Click Compare with Production on the toolbar and let it run. Filter by "Show deleted objects only" or "Show changed objects only" to narrow your focus. Then proceed with the restore.
Restoring Objects
- In the Explorer tree, browse to the OU or container containing the objects to restore. You can select individual objects or an entire container.
- Right-click the selection and choose Restore to domain.
- On the Connection parameters page, specify the target DC and provide domain administrator credentials. Click Connect to verify the LDAP connection.
- On the Restore location page, choose whether to restore to the original OU or to a different container.
- On the Password restore options page, choose whether to restore the object's password from the backup or reset it. For accounts that were disabled or had a known-compromised password, use "Set to a random password and disable the account" and re-enable manually after confirming the restore.
- On the Account state page, specify whether to restore the account in its original state (enabled or disabled as it was in the backup) or force it to a specific state.
- On the Attributes page, choose which attributes to restore. The default is all attributes from the backup. If you only need to roll back specific attributes, select just those here.
- Review the summary and click Restore. The restored object will appear in the target OU and replicate to other DCs within the normal replication interval.
PowerShell
Import-Module Veeam.Backup.PowerShell
$backup = Get-VBRBackup -Name "DC-Backup"
$restorePoint = Get-VBRRestorePoint -Backup $backup -Name "dc01-hostname" |
Sort-Object CreationTime -Descending | Select-Object -First 1
$session = Start-VEADRestoreSession -RestorePoint $restorePoint
$domain = Get-VEADDomain -Session $session
# Find the object to restore by display name
$item = Get-VEADItem -Domain $domain -Name "john.smith"
# Restore to original location, restoring password and enabling the account
Restore-VEADItem `
-ADItem $item `
-TargetDomain $domain `
-RestorePassword `
-EnableAccount
Stop-VEADRestoreSession -Session $session
Important Limitations
No cross-domain restore.

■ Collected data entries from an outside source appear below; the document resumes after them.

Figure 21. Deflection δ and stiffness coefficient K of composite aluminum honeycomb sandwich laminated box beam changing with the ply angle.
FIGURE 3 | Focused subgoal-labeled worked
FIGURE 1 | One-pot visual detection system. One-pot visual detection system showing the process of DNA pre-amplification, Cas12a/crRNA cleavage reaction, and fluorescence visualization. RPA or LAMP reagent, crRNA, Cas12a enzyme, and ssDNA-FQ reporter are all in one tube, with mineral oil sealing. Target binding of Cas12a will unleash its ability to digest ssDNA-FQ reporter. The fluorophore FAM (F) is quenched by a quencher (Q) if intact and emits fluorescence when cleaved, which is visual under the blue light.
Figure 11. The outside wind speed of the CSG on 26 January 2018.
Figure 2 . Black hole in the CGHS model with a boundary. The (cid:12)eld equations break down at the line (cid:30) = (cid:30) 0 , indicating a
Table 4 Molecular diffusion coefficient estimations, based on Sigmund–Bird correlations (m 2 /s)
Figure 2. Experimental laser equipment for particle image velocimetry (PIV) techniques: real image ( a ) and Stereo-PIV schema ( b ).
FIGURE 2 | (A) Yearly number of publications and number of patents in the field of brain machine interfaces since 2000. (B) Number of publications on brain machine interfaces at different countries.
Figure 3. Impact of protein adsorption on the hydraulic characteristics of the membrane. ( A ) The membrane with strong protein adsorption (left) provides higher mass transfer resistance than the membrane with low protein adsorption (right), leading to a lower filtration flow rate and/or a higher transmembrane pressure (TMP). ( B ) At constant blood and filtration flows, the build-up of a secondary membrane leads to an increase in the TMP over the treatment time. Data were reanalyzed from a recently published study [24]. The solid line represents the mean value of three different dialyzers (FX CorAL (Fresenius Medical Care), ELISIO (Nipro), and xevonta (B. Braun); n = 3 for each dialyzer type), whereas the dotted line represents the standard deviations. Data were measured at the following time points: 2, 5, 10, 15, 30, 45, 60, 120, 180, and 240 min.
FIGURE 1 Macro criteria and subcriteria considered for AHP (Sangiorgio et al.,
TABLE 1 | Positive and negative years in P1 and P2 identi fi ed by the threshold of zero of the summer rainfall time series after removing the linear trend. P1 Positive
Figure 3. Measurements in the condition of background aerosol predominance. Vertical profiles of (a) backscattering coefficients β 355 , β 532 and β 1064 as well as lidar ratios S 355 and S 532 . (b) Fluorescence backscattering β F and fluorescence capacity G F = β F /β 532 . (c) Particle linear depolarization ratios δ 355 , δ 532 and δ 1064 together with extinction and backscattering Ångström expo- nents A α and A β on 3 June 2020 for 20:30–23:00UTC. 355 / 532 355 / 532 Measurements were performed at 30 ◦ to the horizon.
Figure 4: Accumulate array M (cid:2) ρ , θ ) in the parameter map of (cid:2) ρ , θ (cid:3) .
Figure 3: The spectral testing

Objects can only be restored to the original domain. If an object was moved between domains using Movetree.exe or a third-party tool, no tombstone remains in the source domain and the object cannot be restored there.
Domain Controllers container and System container. Veeam Explorer does not support restore of the contents of the Domain Controllers container or most of the System container. Restoring these could cause serious domain stability issues. If you need to recover something in those containers, you are looking at a full DC restore.
Custom objects. Objects created by third-party applications that extend the AD schema with custom classes or attributes may not restore correctly. For custom objects, restore the full machine.
Password restore requires the System registry hive. When restoring from a VBR backup, the hive is located automatically. When restoring from an imported standalone database, the System hive and the ntds.dit file must be in the same directory.
AD LDS not supported. Veeam Explorer for AD does not support Active Directory Lightweight Directory Services.
What You've Completed
- Understood how Veeam Explorer reads ntds.dit via esent.dll and writes restored objects back to the live DC over LDAP. objectSID and objectGUID are recovered from tombstones when available, not from the backup directly.
- Used Compare with Production to identify exactly what changed before restoring anything.
- Restored AD objects with control over password behavior, account state, and which attributes to restore.
- Used the equivalent PowerShell cmdlets:
Start-VEADRestoreSession,Get-VEADItem, andRestore-VEADItem. - Understood the key limitations: original domain only, no DC or System container restore, tombstone requirement for original SID/GUID recovery, custom objects, and esent.dll version matching.